« Imaginez devoir identifier le corps d’un proche en décomposition avancée, simplement parce que la morgue n’a plus d’électricité ». La voix tremblante, un habitant de Gbadolite décrit l’indicible. Depuis l’inondation de la centrale hydroélectrique de Mobayi-Mbongo le 23 octobre 2024, le Nord-Ubangi vit un cauchemar aux multiples facettes. À l’hôpital général de référence, le groupe électrogène de secours, sursollicité, ne suffit plus. Résultat : des corps se décomposent prématurément, des blocs opératoires paralysés, et une population au bord de l’asphyxie.
Le drame dépasse l’entendement. Dans la morgue, les familles découvrent des dépouilles méconnaissables, les effluves nauséabonds se répandant dans l’enceinte médicale. « C’est une bombe sanitaire », lance une infirmière sous couvert d’anonymat. Les services de maternité et de soins intensifs ne sont pas épargnés. Trois décès directement liés aux pannes récurrentes ont déjà été enregistrés, selon des sources hospitalières.
À 25 km de là, la centrale de Mobayi-Mbongo ressemble à un chantier fantôme. Les équipes de la SNEL luttent depuis des semaines contre les stigmates des eaux. Si le dénoyage des installations est achevé, l’alternateur du groupe n°2 résiste. « L’humidité a corrode les circuits », explique un technicien découragé. Malgré plusieurs missions envoyées depuis Kinshasa, aucun calendrier précis de redémarrage n’est communiqué.
Les conséquences sociales sont vertigineuses. Les commerces ferment à la tombée du jour, les écoles improvisent des cours au soleil, et le prix des groupes électrogènes a flambé de 300 %. « On revient à l’âge des ténèbres », ironise un enseignant, lampe torche en main.
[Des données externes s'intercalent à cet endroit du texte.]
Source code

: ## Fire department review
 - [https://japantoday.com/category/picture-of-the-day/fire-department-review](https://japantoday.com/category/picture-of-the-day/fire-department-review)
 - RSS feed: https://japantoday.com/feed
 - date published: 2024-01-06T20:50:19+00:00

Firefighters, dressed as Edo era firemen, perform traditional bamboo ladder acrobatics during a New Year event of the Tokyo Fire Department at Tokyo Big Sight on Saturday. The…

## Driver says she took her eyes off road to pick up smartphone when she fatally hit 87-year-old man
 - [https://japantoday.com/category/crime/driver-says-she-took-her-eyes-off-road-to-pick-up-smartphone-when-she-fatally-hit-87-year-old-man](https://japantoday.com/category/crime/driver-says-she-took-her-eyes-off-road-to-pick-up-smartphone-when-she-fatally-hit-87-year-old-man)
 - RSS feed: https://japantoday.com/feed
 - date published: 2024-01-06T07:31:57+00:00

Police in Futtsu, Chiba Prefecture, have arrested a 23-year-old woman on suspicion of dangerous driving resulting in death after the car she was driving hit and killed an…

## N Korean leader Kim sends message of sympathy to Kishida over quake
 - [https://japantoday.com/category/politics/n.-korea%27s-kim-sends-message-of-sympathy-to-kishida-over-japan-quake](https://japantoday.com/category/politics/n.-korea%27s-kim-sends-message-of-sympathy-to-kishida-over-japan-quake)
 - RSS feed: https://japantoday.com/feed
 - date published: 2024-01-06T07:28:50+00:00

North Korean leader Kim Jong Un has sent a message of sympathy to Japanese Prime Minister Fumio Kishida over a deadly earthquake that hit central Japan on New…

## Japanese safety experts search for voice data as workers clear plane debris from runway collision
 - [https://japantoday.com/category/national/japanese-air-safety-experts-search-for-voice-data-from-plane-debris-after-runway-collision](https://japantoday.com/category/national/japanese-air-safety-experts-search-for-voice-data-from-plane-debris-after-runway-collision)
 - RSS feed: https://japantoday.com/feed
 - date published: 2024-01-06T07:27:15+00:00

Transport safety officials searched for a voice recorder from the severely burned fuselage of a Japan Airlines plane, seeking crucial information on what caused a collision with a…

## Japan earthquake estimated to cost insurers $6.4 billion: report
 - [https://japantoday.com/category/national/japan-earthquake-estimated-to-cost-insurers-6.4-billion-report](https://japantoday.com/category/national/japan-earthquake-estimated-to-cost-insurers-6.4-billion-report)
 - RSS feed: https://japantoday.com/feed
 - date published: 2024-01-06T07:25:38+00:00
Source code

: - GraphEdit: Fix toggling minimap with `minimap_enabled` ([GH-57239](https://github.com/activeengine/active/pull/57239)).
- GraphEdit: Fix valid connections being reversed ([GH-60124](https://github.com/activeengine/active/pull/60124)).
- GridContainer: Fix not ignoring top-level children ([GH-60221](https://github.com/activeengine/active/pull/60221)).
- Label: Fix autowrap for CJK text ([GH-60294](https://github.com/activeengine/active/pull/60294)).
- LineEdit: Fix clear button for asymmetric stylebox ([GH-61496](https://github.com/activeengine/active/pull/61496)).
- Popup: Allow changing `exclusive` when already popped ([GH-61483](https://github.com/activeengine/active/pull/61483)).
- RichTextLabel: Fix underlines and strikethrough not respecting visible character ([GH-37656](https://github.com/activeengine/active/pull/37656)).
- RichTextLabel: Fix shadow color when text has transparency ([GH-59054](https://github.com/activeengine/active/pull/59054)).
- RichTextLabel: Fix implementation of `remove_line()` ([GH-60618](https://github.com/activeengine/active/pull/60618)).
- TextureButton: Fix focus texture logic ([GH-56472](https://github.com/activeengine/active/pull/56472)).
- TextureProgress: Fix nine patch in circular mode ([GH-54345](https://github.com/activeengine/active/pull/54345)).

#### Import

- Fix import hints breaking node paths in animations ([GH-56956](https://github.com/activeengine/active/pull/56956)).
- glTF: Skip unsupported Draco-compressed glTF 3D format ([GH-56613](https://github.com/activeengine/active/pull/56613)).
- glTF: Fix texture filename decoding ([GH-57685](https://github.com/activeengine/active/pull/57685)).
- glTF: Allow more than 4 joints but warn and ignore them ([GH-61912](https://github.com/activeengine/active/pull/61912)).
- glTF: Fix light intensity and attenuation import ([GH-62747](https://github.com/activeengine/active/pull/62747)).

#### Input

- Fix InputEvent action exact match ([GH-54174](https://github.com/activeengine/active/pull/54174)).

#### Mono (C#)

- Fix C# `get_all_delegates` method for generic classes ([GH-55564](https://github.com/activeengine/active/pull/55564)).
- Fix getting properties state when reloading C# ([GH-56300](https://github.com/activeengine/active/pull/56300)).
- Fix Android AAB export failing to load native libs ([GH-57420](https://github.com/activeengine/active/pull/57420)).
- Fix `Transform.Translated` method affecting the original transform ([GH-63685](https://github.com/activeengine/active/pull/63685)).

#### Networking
La criminalité, elle, profite de l’obscurité persistante pour se déployer.
Jusqu’où cette spirale infernale va-t-elle entraîner les habitants de Gbadolite ? La question hante les responsables locaux. Alors que la SNEL promet une solution « dans les meilleurs délais », des voix s’élèvent pour dénoncer l’abandon des régions périphériques. « Pourquoi Kinshasa réagit plus vite quand c’est la capitale qui manque d’électricité ? » s’insurge un leader communautaire.
Cette crise met en lumière un enjeu national : la vulnérabilité énergétique de la RDC. Alors que le pays possède l’un des plus grands potentiels hydroélectriques d’Afrique, des villes entières restent à la merci d’une seule centrale vétuste. Gbadolite aujourd’hui, mais quelle sera la prochaine ? Derrière les corps qui pourrissent et les respirateurs qui s’arrêtent, c’est tout un modèle de développement qui vacille.